The program across Mexico involves 20 million families and the evaluated component reported in the Lancet saw 90% of families in the trial areas volunteering to participate -- only 1% were refused payment for failing to comply.
Nancy Birdsall of the Center for Global Development has said of CCT interventions "I think these programs are as close as you can come to a magic bullet in development ... They are creating an incentive for families to invest in their own children's futures. Every decade or so, we see something that can really make a difference, and this is one of those things."

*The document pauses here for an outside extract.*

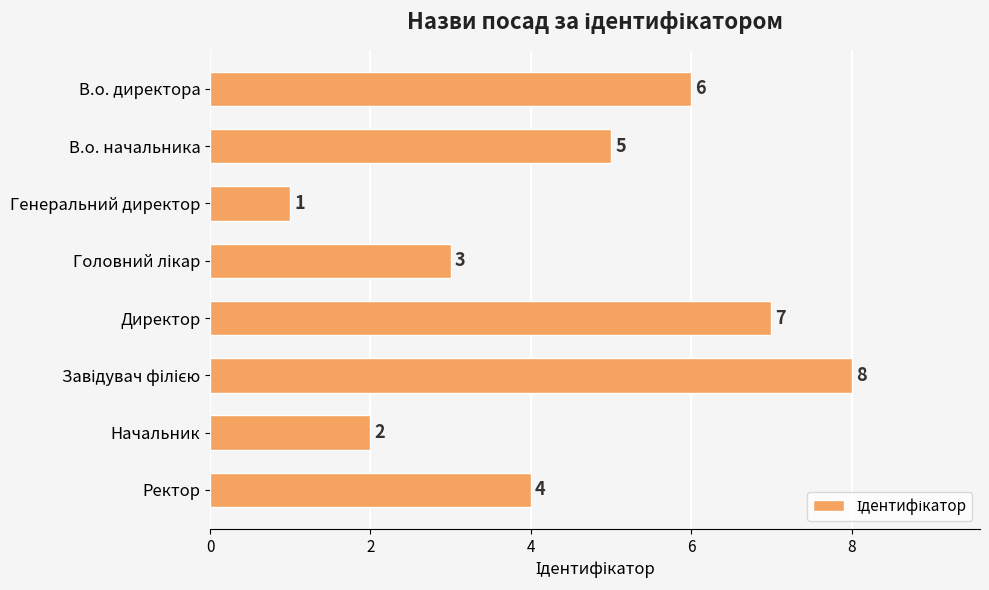

Are the bars grouped side by side (vs. stacked)?

No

Unlike schemes that withhold welfare entitlement payments for failing to meet health and schooling goals, the CCT program is an entirely voluntary incentive scheme. Ethically, the two are therefore miles apart. With smoking, those who want to keep the habit can, while those interested in being paid to stop could sign on and be assisted with evidence-based cessation products to quit (although more than 85% of smokers stop without any formal assistance).

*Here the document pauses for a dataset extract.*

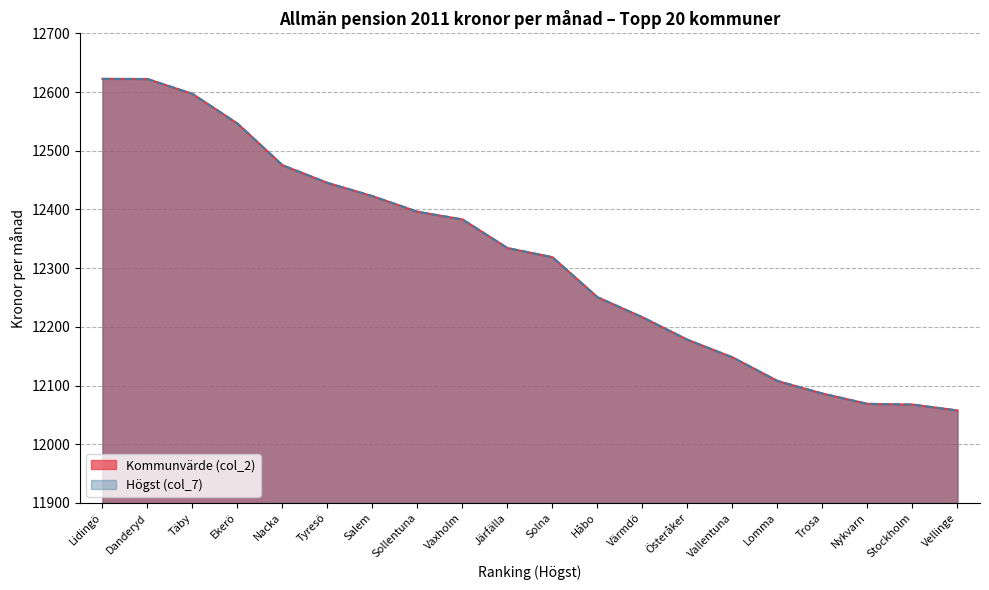

What is the highest value of the Kommunvärde (col_2) series?

12622.4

Payment could be staggered to ensure that temporary quitting lasted more than a few days or weeks. Smoking status is easily checked by a simple salivary test for cotinine, a metabolite of nicotine. Health insurance companies have of course been doing something very similar for decades: giving customers massive discounts if they don't smoke.
As I have posted before aboriginals have a poor health record partly because of their high incidence of smoking.
This problem has been somewhat overlooked because of an obsession with aboriginal problems with alcohol. Little is known about specific aboriginal smoking issues. Adult males smoke at a much higher intensity of non-aboriginals so targeting aboriginal smokers has a high possible anti-smoking impact. We also know there are severe passive smoking problems in the home. Little is known of Quit campaigns since – there are comparatively few ex smokers among aboriginals so this source of moral pressure to quit is low. There is a much ignorance among aboriginals about the health consequences of smoking and a lack of engagement with 'white-oriented' Quit campaigns both in country and city areas.
I have a postgraduate student writing a thesis on aboriginal smoking issues so this suggestion is of great interest.